Bounding box coordinate data:
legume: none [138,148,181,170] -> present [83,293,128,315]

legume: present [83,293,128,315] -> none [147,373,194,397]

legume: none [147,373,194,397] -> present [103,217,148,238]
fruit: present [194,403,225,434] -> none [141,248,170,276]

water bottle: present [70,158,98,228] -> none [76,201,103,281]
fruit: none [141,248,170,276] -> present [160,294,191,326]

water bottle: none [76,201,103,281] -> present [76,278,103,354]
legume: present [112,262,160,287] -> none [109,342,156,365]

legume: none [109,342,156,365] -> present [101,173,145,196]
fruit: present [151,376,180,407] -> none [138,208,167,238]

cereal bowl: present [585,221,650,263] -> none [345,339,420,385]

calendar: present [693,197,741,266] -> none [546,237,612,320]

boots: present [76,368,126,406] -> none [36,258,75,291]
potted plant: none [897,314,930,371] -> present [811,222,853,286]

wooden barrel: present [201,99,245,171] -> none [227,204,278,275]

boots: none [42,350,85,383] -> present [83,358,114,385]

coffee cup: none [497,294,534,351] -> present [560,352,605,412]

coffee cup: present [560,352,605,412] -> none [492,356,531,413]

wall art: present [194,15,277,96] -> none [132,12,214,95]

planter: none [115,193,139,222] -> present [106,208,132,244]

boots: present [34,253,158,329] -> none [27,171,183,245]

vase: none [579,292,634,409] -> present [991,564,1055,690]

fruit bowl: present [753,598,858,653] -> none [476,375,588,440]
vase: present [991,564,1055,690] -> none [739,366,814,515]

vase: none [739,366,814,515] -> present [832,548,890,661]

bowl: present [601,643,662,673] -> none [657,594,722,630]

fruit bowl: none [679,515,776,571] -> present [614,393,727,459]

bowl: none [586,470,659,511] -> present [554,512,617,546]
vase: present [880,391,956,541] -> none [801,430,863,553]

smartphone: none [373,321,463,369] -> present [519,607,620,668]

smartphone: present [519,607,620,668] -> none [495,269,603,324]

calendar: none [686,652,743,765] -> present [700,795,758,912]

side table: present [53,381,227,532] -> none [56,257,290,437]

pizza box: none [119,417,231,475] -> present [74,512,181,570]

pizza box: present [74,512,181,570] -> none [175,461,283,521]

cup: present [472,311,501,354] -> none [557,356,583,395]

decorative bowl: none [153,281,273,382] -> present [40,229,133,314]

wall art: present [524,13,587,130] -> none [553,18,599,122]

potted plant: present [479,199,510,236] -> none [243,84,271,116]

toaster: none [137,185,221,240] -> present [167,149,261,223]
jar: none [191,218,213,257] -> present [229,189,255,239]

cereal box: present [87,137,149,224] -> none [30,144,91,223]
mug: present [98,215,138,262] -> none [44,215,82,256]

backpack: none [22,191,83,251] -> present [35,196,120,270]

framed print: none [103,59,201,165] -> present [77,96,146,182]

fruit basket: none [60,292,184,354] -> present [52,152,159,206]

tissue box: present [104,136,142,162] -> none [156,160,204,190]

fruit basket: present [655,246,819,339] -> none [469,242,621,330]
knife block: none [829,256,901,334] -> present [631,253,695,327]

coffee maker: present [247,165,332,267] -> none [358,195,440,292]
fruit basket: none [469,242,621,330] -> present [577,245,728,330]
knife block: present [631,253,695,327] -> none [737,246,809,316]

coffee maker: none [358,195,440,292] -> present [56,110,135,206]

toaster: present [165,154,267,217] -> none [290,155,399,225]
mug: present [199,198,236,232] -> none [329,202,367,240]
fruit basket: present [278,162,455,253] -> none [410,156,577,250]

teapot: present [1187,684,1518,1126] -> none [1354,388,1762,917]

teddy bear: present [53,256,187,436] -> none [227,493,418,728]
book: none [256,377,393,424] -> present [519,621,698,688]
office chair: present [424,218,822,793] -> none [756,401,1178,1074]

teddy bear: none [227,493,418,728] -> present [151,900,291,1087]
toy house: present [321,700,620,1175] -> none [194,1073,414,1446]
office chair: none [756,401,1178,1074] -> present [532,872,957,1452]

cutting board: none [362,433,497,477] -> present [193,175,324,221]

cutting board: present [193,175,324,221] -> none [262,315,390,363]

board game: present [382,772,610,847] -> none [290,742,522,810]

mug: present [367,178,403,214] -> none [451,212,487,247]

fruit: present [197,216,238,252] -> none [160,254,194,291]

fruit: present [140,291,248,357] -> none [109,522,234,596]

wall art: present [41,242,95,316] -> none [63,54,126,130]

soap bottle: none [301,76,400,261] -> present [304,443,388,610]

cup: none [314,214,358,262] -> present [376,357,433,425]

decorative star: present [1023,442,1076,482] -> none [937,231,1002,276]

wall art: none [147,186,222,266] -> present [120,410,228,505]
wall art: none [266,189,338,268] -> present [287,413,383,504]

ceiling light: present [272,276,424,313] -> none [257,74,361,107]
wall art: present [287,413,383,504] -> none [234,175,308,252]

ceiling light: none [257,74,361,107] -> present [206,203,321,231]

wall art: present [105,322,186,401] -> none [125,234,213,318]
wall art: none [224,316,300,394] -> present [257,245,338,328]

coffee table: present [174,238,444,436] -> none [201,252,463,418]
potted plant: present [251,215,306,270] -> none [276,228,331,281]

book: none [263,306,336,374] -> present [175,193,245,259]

#### Your task
From the records above, give again exactly the lines running from the line with "fruit: present [194,403,225,434]" to the line with "decorative bowl: none", inclusive.

#### The completed task
fruit: present [194,403,225,434] -> none [141,248,170,276]

water bottle: present [70,158,98,228] -> none [76,201,103,281]
fruit: none [141,248,170,276] -> present [160,294,191,326]

water bottle: none [76,201,103,281] -> present [76,278,103,354]
legume: present [112,262,160,287] -> none [109,342,156,365]

legume: none [109,342,156,365] -> present [101,173,145,196]
fruit: present [151,376,180,407] -> none [138,208,167,238]

cereal bowl: present [585,221,650,263] -> none [345,339,420,385]

calendar: present [693,197,741,266] -> none [546,237,612,320]

boots: present [76,368,126,406] -> none [36,258,75,291]
potted plant: none [897,314,930,371] -> present [811,222,853,286]

wooden barrel: present [201,99,245,171] -> none [227,204,278,275]

boots: none [42,350,85,383] -> present [83,358,114,385]

coffee cup: none [497,294,534,351] -> present [560,352,605,412]

coffee cup: present [560,352,605,412] -> none [492,356,531,413]

wall art: present [194,15,277,96] -> none [132,12,214,95]

planter: none [115,193,139,222] -> present [106,208,132,244]

boots: present [34,253,158,329] -> none [27,171,183,245]

vase: none [579,292,634,409] -> present [991,564,1055,690]

fruit bowl: present [753,598,858,653] -> none [476,375,588,440]
vase: present [991,564,1055,690] -> none [739,366,814,515]

vase: none [739,366,814,515] -> present [832,548,890,661]

bowl: present [601,643,662,673] -> none [657,594,722,630]

fruit bowl: none [679,515,776,571] -> present [614,393,727,459]

bowl: none [586,470,659,511] -> present [554,512,617,546]
vase: present [880,391,956,541] -> none [801,430,863,553]

smartphone: none [373,321,463,369] -> present [519,607,620,668]

smartphone: present [519,607,620,668] -> none [495,269,603,324]

calendar: none [686,652,743,765] -> present [700,795,758,912]

side table: present [53,381,227,532] -> none [56,257,290,437]

pizza box: none [119,417,231,475] -> present [74,512,181,570]

pizza box: present [74,512,181,570] -> none [175,461,283,521]

cup: present [472,311,501,354] -> none [557,356,583,395]

decorative bowl: none [153,281,273,382] -> present [40,229,133,314]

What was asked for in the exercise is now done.